◆ **Brief**: Copy the text from each of the entries below line for line, precisely as it appears. Leave the pictures out of your copy.

◆ **Records for this task**:
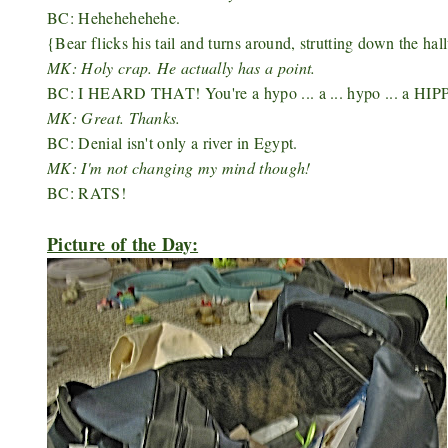
BC: Hehehehehehe.
{Bear flicks his tail and turns around, strutting down the hal
MK: Holy crap. He actually has a point.
BC: I HEARD THAT! You're a hypo ... a ... hypo ... a HIP
MK: Great. Thanks.
BC: Denial isn't only a river in Egypt.
MK: I'm not changing my mind though!
BC: RATS!
Picture of the Day:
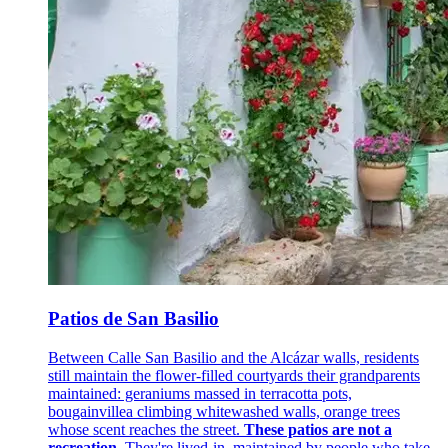
Patios de San Basilio
Between Calle San Basilio and the Alcázar walls, residents
still maintain the flower-filled courtyards their grandparents
maintained: geraniums massed in terracotta pots,
bougainvillea climbing whitewashed walls, orange trees
whose scent reaches the street.
These patios are not a
recreation
. They're lived-in, maintained by people who take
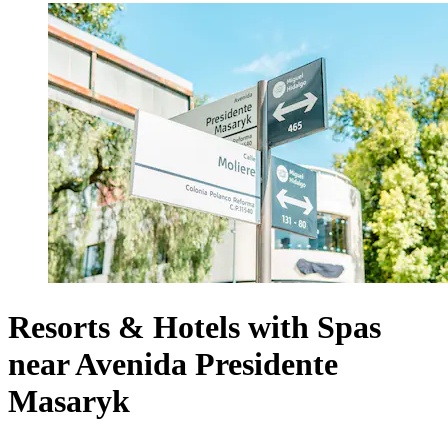
Resorts & Hotels with Spas
near Avenida Presidente
Masaryk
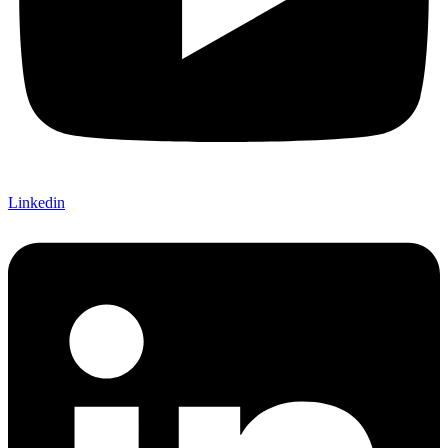
Linkedin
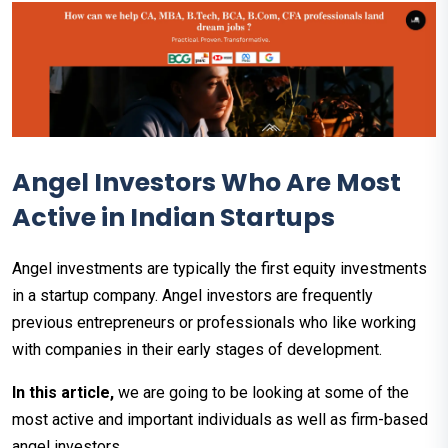
Angel Investors Who Are Most
Active in Indian Startups
Angel investments are typically the first equity investments
in a startup company. Angel investors are frequently
previous entrepreneurs or professionals who like working
with companies in their early stages of development.
In this article,
we are going to be looking at some of the
most active and important individuals as well as firm-based
angel investors.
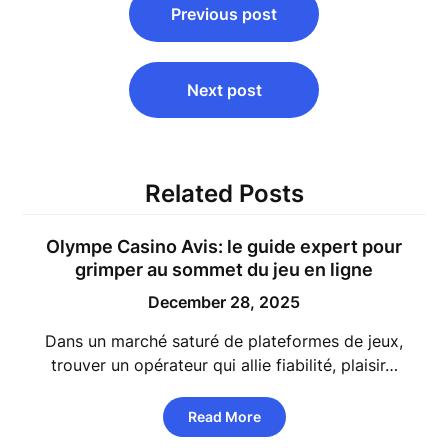
Previous post
navigation
Next post
Related Posts
Olympe Casino Avis: le guide expert pour
grimper au sommet du jeu en ligne
December 28, 2025
Dans un marché saturé de plateformes de jeux,
trouver un opérateur qui allie fiabilité, plaisir…
Read More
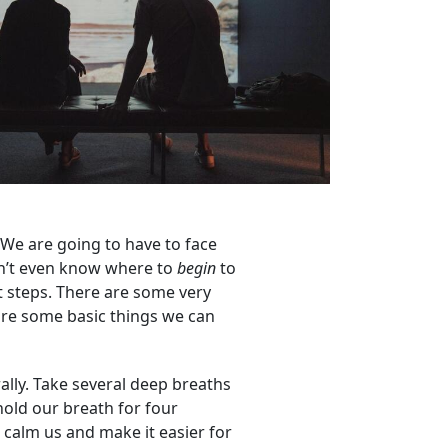
s. We are going to have to face
 don’t even know where to
begin
to
st steps. There are some very
 are some basic things we can
rally. Take several deep breaths
hold our breath for four
 calm us and make it easier for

◆ **Reply to the exercise**:
BC: Hehehehehehe.
{Bear flicks his tail and turns around, strutting down the hal
MK: Holy crap. He actually has a point.
BC: I HEARD THAT! You're a hypo ... a ... hypo ... a HIP
MK: Great. Thanks.
BC: Denial isn't only a river in Egypt.
MK: I'm not changing my mind though!
BC: RATS!
Picture of the Day:
Patios de San Basilio
Between Calle San Basilio and the Alcázar walls, residents
still maintain the flower-filled courtyards their grandparents
maintained: geraniums massed in terracotta pots,
bougainvillea climbing whitewashed walls, orange trees
whose scent reaches the street.
These patios are not a
recreation
. They're lived-in, maintained by people who take
Resorts & Hotels with Spas
near Avenida Presidente
Masaryk
Linkedin
Angel Investors Who Are Most
Active in Indian Startups
Angel investments are typically the first equity investments
in a startup company. Angel investors are frequently
previous entrepreneurs or professionals who like working
with companies in their early stages of development.
In this article,
we are going to be looking at some of the
most active and important individuals as well as firm-based
angel investors.
Previous post
navigation
Next post
Related Posts
Olympe Casino Avis: le guide expert pour
grimper au sommet du jeu en ligne
December 28, 2025
Dans un marché saturé de plateformes de jeux,
trouver un opérateur qui allie fiabilité, plaisir…
Read More
s. We are going to have to face
 don’t even know where to
begin
to
st steps. There are some very
 are some basic things we can
rally. Take several deep breaths
hold our breath for four
 calm us and make it easier for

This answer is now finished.